§ **What is expected**
Please pick out every line of the material below that contains the string "planeOp", and copy each one.
========================================================================
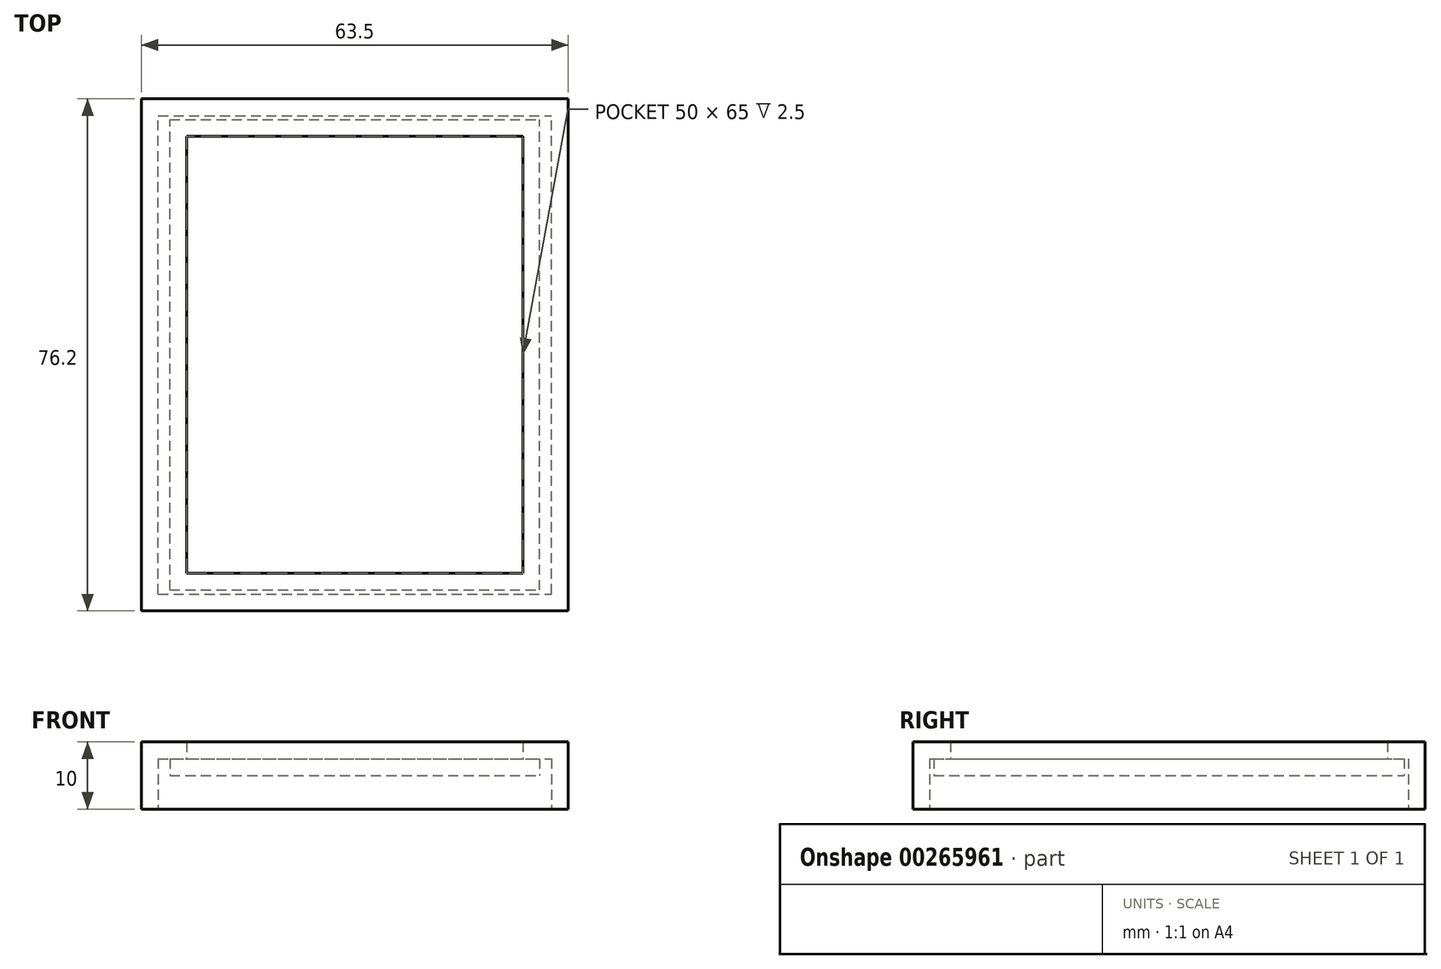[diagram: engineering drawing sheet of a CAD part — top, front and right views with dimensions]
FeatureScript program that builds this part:
annotation { "Feature Type Name" : "Feature", "Feature Type Description" : "" }
export const myFeature = defineFeature(function(context is Context, id is Id, definition is map)
    precondition{}
    {
        {
            var Q0;
            Q0=qCreatedBy(makeId("Top.planeOp"),FACE);
            var sketch = newSketch(context, id + "F0", { "sketchPlane" : qUnion([Q0])});
            skLineSegment(sketch, "E0.bottom", {"start": v(-31.75, -38.1) * mm, "end": v(31.75, -38.1) * mm});
            skLineSegment(sketch, "E0.top", {"start": v(-31.75, 38.1) * mm, "end": v(31.75, 38.1) * mm});
            skLineSegment(sketch, "E0.left", {"start": v(-31.75, -38.1) * mm, "end": v(-31.75, 38.1) * mm});
            skLineSegment(sketch, "E0.right", {"start": v(31.75, -38.1) * mm, "end": v(31.75, 38.1) * mm});
            skPoint(sketch, "E0.middle", {"position": v(0, 0) * mm});
            skLineSegment(sketch, "E1.bottom", {"start": v(-25, -32.5) * mm, "end": v(25, -32.5) * mm});
            skLineSegment(sketch, "E1.top", {"start": v(-25, 32.5) * mm, "end": v(25, 32.5) * mm});
            skLineSegment(sketch, "E1.left", {"start": v(-25, -32.5) * mm, "end": v(-25, 32.5) * mm});
            skLineSegment(sketch, "E1.right", {"start": v(25, -32.5) * mm, "end": v(25, 32.5) * mm});
            skSolve(sketch);
        }
        {
            var Q0;
            Q0=makeQuery(id+"F0.imprint","IMPRINT",FACE,{"disambiguationData":[TD([[makeQuery(id+"F0.imprint","IMPRINT",EDGE,{"derivedFrom":sQuery(id+"F0.wireOp",EDGE,"E1.bottom")}),1.0]])]});
            extrude(context, id + "F1", {"entities" : qUnion([Q0]), "depth" : 7.5 * mm});
        }
        {
            var Q0;
            Q0=makeQuery(id+"F0.imprint","IMPRINT",FACE,{"disambiguationData":[TD([[makeQuery(id+"F0.imprint","IMPRINT",EDGE,{"derivedFrom":sQuery(id+"F0.wireOp",EDGE,"E0.bottom")}),1.0]])]});
            extrude(context, id + "F2", {"entities" : qUnion([Q0]), "operationType" : NewBodyOperationType.ADD, "depth" : 10 * mm});
        }
        {
            var Q0;
            {var subQ0=sQuery(id+"F0.wireOp",EDGE,"E1.right");var subQ1=sQuery(id+"F0.wireOp",EDGE,"E1.left");var subQ2=sQuery(id+"F0.wireOp",EDGE,"E1.top");var subQ3=sQuery(id+"F0.wireOp",EDGE,"E1.bottom");Q0=makeQuery(id+"F2.boolean.opBoolean","MERGE",FACE,{"derivedFrom":[makeQuery(id+"F1.opExtrude","CAP_FACE",FACE,{"disambiguationData":[OSD([subQ3,subQ2,subQ1,subQ0])],"isStart":true}),makeQuery(id+"F2.opExtrude","CAP_FACE",FACE,{"disambiguationData":[OSD([sQuery(id+"F0.wireOp",EDGE,"E0.bottom"),sQuery(id+"F0.wireOp",EDGE,"E0.top"),sQuery(id+"F0.wireOp",EDGE,"E0.left"),sQuery(id+"F0.wireOp",EDGE,"E0.right"),subQ3,subQ2,subQ1,subQ0])],"isStart":true})]});}
            shell(context, id + "F3", {"entities" : qUnion([Q0]), "thickness" : 2.5 * mm});
        }
    });
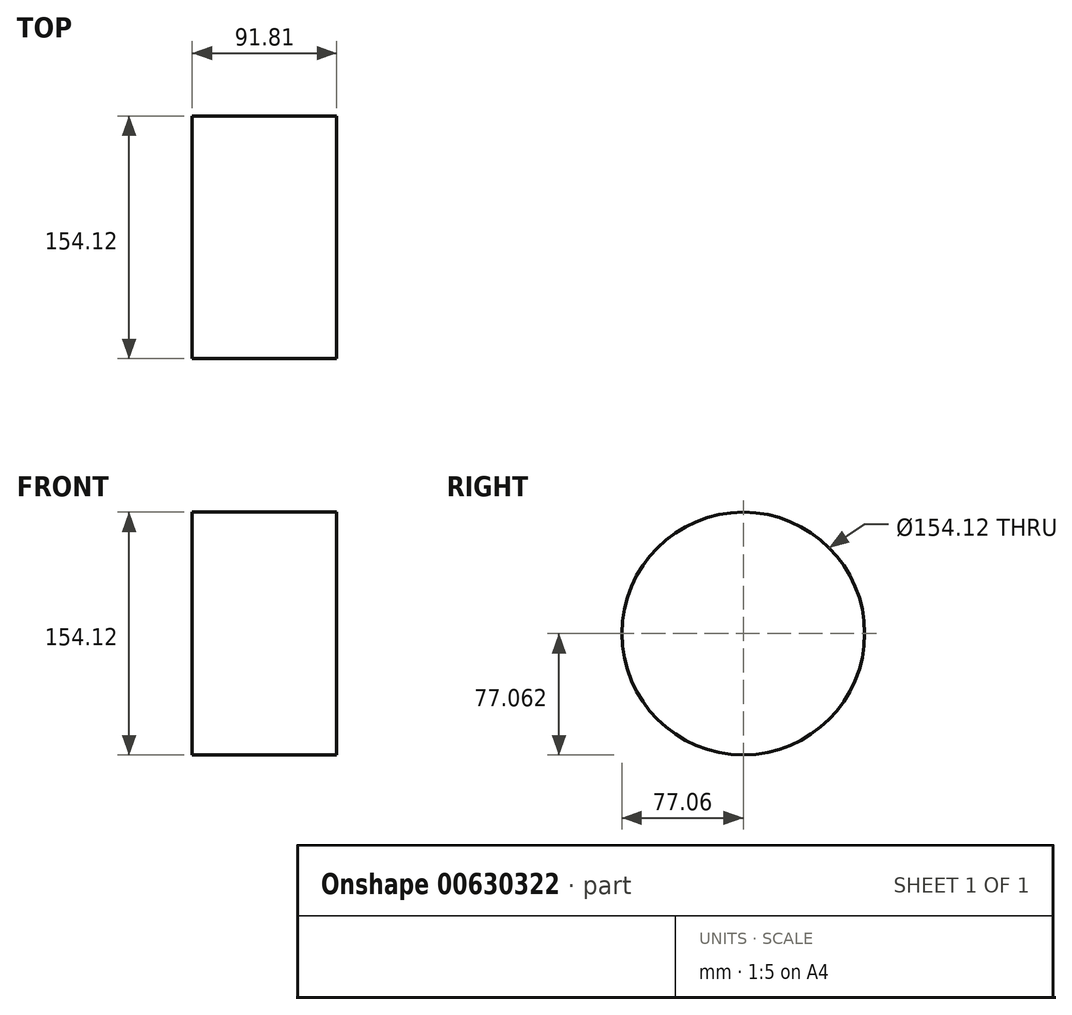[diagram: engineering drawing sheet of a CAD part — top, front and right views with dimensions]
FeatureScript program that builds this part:
annotation { "Feature Type Name" : "Feature", "Feature Type Description" : "" }
export const myFeature = defineFeature(function(context is Context, id is Id, definition is map)
    precondition{}
    {
        {
            var Q0;
            Q0=qCreatedBy(makeId("Front.planeOp"),FACE);
            var sketch = newSketch(context, id + "F0", { "sketchPlane" : qUnion([Q0])});
            skLineSegment(sketch, "E0.bottom", {"start": v(91.81, 77.06) * mm, "end": v(0, 77.06) * mm, "construction": true});
            skLineSegment(sketch, "E0.top", {"start": v(91.81, 0) * mm, "end": v(0, 0) * mm});
            skLineSegment(sketch, "E0.left", {"start": v(91.81, 77.06) * mm, "end": v(91.81, 0) * mm});
            skLineSegment(sketch, "E0.right", {"start": v(0, 77.06) * mm, "end": v(0, 0) * mm});
            skSolve(sketch);
        }
        {
            var Q0;
            Q0 = qSketchRegion(id + "F0", true);
            var Q1;
            Q1=sQuery(id+"F0.wireOp",EDGE,"E0.top");
            var Q2;
            Q2=sQuery(id+"F0.wireOp",EDGE,"E0.bottom");
            revolve(context, id + "F1", {"bodyType" : ToolBodyType.SURFACE, "entities" : qUnion([Q0]), "surfaceEntities" : qUnion([Q1]), "axis" : qUnion([Q2]), "revolveType" : RevolveType.FULL});
        }
    });
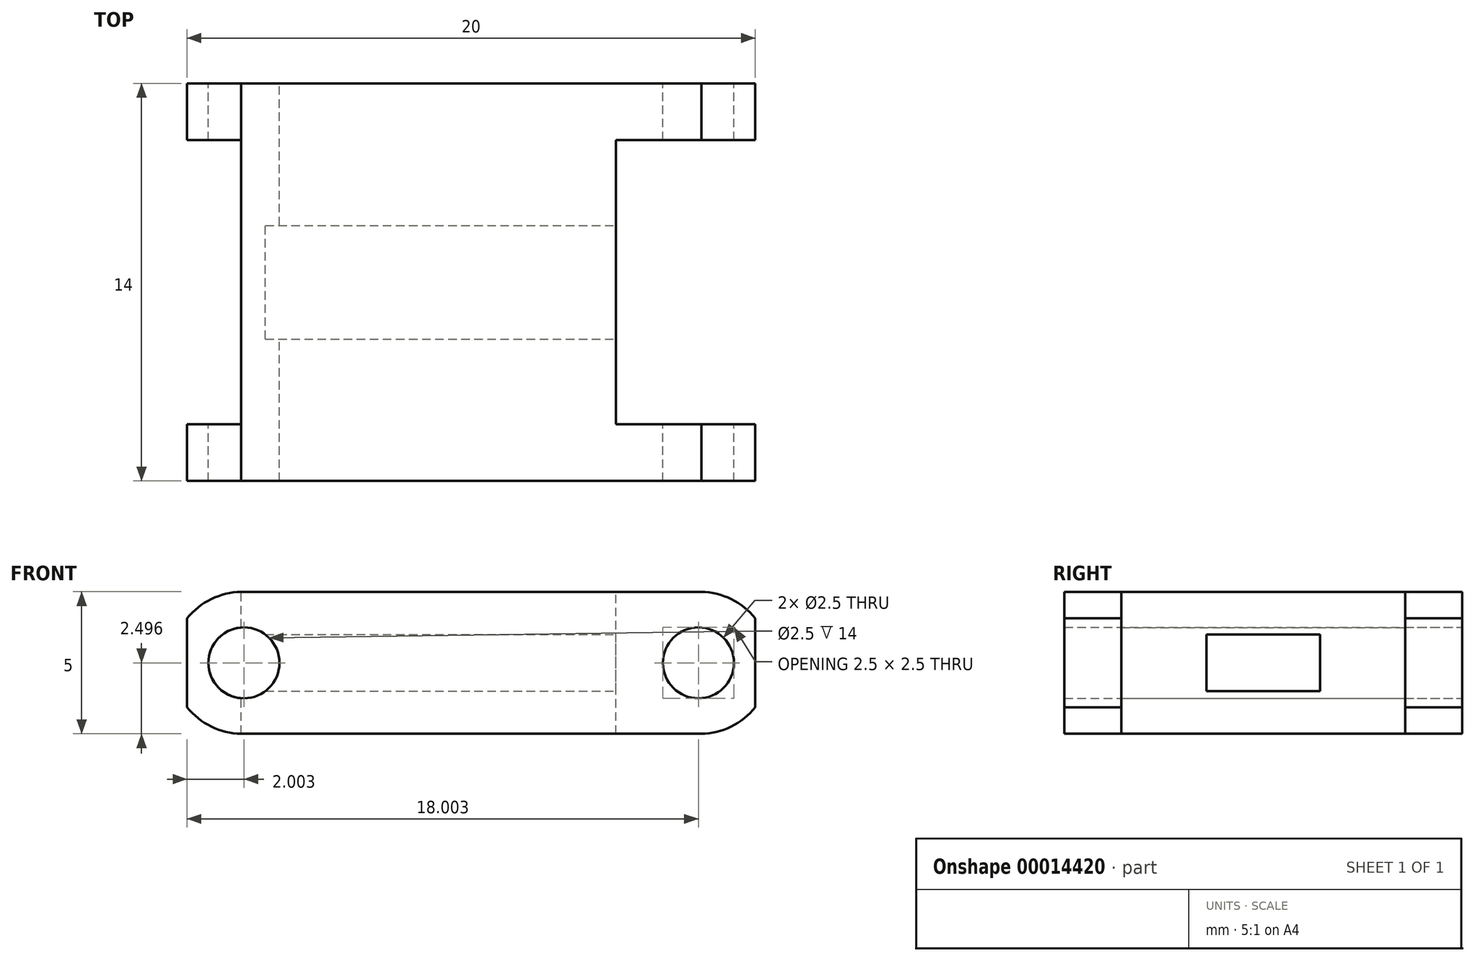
========================================================================
§ **Task output**
            Q0=qCreatedBy(makeId("Top.planeOp"),FACE);
            Q0=qCreatedBy(makeId("Front.planeOp"),FACE);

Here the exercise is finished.